A further limitation of this study protocol is the non-randomisation of the order of the VR visual perturbation. The visual condition increased in complexity incrementally with each subsequent trial condition. In posturography studies in HC, increasing amplitude and velocity of visual perturbation is not necessarily linear with increased sway (Holten et al. 2016); this may also apply to the ‘fall’ threshold. Future studies could randomise VR perturbation level and test over repeated testing days to analyse whether there is an effect of test order on performance or a potential practice effect.

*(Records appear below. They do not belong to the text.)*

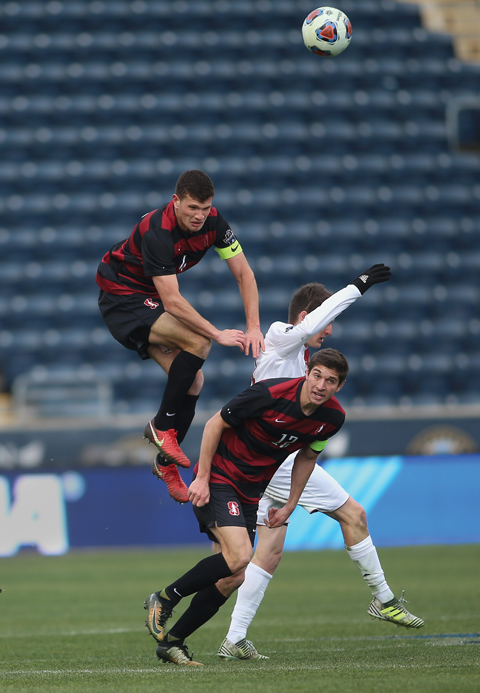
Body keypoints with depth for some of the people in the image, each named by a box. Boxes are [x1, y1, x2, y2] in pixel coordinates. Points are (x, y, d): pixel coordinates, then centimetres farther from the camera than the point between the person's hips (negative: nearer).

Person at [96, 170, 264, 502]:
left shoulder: (212, 221, -12)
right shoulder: (157, 232, -33)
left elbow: (244, 273, -6)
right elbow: (172, 301, -34)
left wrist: (254, 327, -17)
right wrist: (218, 334, -34)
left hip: (152, 301, 7)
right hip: (122, 297, -7)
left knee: (193, 381, -3)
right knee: (198, 342, -27)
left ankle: (166, 462, 16)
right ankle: (162, 425, -12)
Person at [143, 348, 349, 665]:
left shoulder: (333, 418, -6)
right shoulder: (271, 393, -25)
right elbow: (216, 424, -13)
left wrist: (290, 506, 13)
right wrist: (202, 478, -15)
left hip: (250, 492, 7)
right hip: (218, 477, -7)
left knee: (232, 578, 2)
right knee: (239, 555, -26)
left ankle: (172, 641, 14)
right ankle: (164, 599, -7)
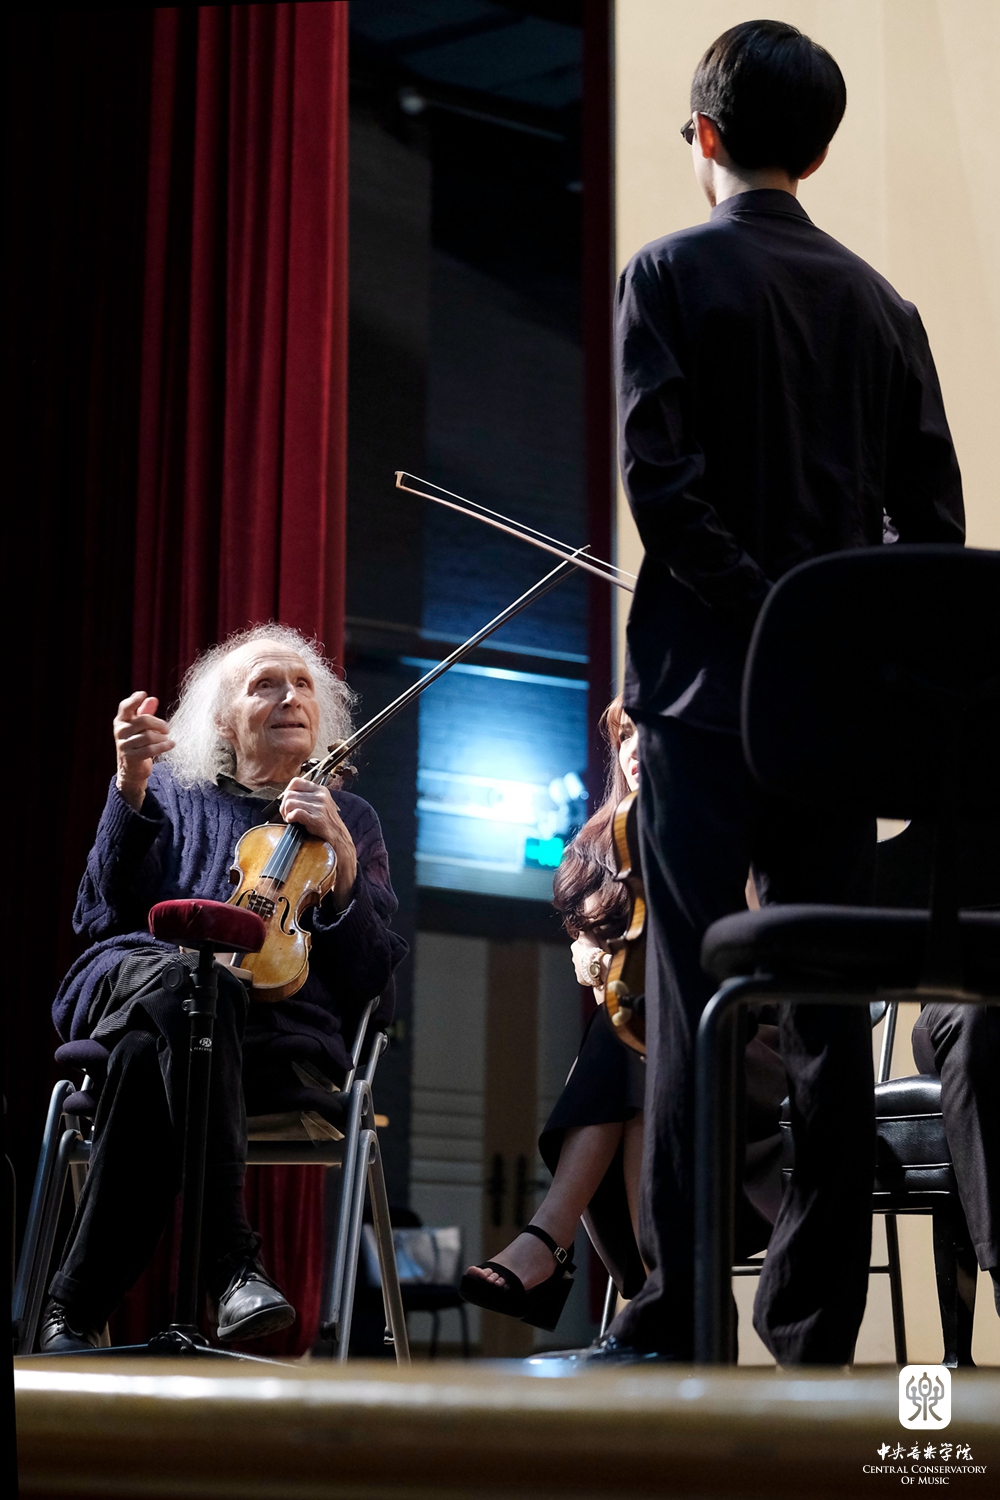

In conclusion, the VR-based balance assessment protocol is safe and feasible for use in PD and provides a portable objective measure of balance performance with visual perturbation. The PD group failed at lower levels of visual perturbation on both surfaces. In the PD cohort, vestibulo-visual sensory integration assessment using VR-based assessment is most useful just utilising the firm surface when accurate proprioceptive input is available. Age had the most significant effect on balance performance regardless of group. Our study findings suggest that in older cohorts, sensory impairment, whether vestibular (specifically HIMP, SVV or cVEMP score) or proprioceptive, significantly affects performance on this VR-balance protocol.